/---
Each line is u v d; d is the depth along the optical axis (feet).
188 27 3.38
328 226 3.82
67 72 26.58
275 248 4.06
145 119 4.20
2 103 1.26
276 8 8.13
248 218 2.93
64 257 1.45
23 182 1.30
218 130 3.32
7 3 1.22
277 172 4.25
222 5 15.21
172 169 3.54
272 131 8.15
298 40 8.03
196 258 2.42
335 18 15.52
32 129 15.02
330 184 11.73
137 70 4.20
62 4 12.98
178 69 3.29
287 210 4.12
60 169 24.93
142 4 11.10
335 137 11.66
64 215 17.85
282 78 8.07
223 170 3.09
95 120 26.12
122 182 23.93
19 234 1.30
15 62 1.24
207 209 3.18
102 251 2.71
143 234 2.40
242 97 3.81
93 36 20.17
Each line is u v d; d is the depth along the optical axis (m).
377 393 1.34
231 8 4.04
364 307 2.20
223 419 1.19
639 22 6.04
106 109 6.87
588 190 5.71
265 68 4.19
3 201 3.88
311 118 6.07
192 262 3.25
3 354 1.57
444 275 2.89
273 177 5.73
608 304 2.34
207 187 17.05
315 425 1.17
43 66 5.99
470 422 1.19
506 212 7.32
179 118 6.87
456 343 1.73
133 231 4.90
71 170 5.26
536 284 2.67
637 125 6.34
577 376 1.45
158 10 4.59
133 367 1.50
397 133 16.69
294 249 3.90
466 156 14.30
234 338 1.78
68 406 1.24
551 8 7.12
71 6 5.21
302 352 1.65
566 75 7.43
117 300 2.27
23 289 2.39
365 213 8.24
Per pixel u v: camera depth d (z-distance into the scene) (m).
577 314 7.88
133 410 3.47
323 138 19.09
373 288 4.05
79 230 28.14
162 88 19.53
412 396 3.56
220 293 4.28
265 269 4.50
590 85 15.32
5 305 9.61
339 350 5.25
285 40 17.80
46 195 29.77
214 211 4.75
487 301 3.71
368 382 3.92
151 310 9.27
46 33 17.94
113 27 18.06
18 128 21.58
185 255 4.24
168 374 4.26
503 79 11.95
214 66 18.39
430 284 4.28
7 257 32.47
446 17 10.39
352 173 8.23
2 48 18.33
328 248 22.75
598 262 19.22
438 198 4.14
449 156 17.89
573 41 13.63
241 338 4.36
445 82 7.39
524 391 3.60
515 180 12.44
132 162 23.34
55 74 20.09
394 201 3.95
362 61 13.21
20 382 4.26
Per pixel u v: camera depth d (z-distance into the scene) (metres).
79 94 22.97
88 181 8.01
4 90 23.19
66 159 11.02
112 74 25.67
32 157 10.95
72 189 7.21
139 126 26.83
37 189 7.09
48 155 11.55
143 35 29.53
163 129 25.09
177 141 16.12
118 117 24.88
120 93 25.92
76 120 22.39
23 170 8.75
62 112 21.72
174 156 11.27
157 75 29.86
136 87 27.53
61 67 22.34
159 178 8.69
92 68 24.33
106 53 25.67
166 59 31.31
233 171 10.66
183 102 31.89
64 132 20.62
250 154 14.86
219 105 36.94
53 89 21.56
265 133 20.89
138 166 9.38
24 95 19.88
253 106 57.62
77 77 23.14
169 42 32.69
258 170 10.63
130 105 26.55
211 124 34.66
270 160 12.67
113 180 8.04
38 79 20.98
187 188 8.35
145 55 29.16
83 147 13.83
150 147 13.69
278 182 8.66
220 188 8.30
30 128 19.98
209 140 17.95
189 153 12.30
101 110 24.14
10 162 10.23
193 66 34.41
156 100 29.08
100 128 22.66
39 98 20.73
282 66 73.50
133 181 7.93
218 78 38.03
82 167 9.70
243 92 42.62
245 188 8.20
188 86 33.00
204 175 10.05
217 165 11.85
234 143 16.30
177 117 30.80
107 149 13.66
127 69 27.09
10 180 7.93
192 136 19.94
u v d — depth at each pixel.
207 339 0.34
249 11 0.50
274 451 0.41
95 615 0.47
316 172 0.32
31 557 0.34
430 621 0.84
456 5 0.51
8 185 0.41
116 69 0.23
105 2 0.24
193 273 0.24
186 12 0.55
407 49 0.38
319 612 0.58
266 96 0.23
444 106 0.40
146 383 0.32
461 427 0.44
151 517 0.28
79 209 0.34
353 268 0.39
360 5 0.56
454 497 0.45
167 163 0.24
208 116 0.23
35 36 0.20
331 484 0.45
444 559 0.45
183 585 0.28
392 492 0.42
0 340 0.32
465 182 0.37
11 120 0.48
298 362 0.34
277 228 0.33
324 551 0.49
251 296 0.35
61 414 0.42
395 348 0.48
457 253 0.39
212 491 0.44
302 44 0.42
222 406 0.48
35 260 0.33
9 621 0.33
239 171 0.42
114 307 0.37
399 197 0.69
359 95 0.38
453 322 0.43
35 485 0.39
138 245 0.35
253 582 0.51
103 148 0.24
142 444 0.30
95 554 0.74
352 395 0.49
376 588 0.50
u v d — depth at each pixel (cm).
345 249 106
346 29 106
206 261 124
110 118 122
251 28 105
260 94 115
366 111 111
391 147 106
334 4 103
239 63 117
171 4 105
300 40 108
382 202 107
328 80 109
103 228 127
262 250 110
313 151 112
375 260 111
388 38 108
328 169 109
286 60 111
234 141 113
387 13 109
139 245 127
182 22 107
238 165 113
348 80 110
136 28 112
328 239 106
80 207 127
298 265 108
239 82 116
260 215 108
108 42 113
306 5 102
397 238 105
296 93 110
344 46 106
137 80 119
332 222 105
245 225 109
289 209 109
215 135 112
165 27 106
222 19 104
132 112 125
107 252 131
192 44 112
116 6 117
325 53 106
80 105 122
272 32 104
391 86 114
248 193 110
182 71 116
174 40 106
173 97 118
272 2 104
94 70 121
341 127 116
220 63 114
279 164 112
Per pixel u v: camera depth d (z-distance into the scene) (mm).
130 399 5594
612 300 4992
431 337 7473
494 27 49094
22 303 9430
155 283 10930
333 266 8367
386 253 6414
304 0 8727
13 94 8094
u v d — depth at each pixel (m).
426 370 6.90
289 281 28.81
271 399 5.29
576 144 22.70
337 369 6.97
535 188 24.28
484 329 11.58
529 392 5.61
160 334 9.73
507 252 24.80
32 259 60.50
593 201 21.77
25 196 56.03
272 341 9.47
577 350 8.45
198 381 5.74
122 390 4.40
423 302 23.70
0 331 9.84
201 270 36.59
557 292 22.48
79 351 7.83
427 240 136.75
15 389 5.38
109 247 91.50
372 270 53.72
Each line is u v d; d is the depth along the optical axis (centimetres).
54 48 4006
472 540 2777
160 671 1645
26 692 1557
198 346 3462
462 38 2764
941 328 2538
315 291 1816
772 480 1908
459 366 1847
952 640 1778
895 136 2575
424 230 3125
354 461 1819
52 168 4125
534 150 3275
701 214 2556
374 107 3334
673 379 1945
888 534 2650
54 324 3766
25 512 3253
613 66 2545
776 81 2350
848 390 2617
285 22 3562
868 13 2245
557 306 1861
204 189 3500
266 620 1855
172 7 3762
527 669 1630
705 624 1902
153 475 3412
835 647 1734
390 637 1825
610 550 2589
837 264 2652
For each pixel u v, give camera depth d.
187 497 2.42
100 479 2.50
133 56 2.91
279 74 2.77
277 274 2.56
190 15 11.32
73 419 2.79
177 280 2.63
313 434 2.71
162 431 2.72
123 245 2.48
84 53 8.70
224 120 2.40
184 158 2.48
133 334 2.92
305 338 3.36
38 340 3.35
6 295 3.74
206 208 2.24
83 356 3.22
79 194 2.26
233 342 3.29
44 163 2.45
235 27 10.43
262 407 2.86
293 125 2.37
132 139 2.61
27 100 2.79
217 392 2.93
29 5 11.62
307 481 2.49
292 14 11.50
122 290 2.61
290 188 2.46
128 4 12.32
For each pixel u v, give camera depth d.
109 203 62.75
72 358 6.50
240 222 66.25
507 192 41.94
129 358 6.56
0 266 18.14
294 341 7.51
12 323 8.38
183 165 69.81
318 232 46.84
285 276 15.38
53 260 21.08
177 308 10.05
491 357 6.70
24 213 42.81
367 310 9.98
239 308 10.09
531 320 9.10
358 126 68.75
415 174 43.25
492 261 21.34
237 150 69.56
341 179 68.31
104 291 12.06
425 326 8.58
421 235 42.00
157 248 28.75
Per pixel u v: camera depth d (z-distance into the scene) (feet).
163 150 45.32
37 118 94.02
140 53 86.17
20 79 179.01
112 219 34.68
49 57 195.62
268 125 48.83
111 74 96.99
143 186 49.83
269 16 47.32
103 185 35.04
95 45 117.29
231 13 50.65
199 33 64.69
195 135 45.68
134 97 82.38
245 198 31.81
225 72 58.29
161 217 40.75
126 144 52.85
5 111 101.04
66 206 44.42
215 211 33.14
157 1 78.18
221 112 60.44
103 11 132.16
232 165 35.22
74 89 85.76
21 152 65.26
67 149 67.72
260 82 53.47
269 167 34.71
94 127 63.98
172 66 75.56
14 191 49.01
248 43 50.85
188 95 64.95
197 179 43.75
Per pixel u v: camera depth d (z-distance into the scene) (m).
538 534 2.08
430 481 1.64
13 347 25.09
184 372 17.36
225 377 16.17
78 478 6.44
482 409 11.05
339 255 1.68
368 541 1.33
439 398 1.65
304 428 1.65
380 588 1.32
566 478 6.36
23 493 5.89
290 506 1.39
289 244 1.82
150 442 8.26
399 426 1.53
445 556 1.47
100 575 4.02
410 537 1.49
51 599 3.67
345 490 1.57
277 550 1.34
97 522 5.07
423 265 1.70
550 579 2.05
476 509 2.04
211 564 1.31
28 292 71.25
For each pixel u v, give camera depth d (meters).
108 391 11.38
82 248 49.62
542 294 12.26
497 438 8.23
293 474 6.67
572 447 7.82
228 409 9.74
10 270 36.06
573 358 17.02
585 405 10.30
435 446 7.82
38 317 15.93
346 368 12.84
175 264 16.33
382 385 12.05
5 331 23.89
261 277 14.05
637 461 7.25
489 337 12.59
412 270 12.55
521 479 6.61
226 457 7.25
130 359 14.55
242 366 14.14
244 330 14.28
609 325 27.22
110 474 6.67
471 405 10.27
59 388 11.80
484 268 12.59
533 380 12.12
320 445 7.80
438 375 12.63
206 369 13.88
\---
WORK REQUEST:
Lines that include the word "optical" are to be extracted from the data above.

ANSWER SECTION:
Each line is u v d; d is the depth along the optical axis (feet).
Each line is u v d; d is the depth along the optical axis (m).
Each line is u v d; d is the depth along the optical axis (centimetres).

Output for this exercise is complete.